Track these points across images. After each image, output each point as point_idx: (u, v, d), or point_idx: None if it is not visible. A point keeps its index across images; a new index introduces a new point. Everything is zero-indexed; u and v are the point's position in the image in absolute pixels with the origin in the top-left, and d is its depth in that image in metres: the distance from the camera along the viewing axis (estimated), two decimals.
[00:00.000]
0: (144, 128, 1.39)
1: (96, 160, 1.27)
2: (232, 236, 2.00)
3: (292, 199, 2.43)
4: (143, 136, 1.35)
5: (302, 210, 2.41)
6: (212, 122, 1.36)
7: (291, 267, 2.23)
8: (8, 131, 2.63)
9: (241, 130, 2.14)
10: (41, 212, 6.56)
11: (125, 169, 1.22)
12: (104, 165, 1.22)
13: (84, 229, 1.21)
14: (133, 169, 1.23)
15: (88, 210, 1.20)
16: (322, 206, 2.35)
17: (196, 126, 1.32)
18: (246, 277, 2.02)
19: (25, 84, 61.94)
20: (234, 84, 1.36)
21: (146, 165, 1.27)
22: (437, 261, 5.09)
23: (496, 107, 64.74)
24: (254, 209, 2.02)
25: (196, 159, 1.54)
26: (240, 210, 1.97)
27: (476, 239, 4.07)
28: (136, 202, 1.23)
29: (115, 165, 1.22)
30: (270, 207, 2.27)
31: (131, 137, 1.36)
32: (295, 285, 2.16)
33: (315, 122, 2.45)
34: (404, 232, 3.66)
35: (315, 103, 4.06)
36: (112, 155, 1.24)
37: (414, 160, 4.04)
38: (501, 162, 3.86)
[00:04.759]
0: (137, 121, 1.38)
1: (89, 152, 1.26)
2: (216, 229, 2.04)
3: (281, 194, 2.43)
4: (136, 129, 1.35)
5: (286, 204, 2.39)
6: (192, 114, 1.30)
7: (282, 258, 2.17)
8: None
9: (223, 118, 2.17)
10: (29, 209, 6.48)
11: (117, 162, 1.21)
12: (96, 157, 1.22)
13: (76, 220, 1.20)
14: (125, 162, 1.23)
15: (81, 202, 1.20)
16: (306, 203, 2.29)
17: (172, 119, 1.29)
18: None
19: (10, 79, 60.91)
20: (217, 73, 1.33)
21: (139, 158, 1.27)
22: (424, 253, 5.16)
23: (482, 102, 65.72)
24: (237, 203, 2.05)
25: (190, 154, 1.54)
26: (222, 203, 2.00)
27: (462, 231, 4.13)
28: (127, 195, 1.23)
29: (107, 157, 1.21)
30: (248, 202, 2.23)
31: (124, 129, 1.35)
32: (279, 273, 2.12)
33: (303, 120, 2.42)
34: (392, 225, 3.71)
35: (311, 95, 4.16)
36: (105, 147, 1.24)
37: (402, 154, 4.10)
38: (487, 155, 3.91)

#### Problem:
Your reply should be a verbatim retyping of the lines from the one that holds "33: (315, 122, 2.45)" through the last line of the entries.

#### Response below:
33: (315, 122, 2.45)
34: (404, 232, 3.66)
35: (315, 103, 4.06)
36: (112, 155, 1.24)
37: (414, 160, 4.04)
38: (501, 162, 3.86)
[00:04.759]
0: (137, 121, 1.38)
1: (89, 152, 1.26)
2: (216, 229, 2.04)
3: (281, 194, 2.43)
4: (136, 129, 1.35)
5: (286, 204, 2.39)
6: (192, 114, 1.30)
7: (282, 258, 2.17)
8: None
9: (223, 118, 2.17)
10: (29, 209, 6.48)
11: (117, 162, 1.21)
12: (96, 157, 1.22)
13: (76, 220, 1.20)
14: (125, 162, 1.23)
15: (81, 202, 1.20)
16: (306, 203, 2.29)
17: (172, 119, 1.29)
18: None
19: (10, 79, 60.91)
20: (217, 73, 1.33)
21: (139, 158, 1.27)
22: (424, 253, 5.16)
23: (482, 102, 65.72)
24: (237, 203, 2.05)
25: (190, 154, 1.54)
26: (222, 203, 2.00)
27: (462, 231, 4.13)
28: (127, 195, 1.23)
29: (107, 157, 1.21)
30: (248, 202, 2.23)
31: (124, 129, 1.35)
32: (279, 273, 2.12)
33: (303, 120, 2.42)
34: (392, 225, 3.71)
35: (311, 95, 4.16)
36: (105, 147, 1.24)
37: (402, 154, 4.10)
38: (487, 155, 3.91)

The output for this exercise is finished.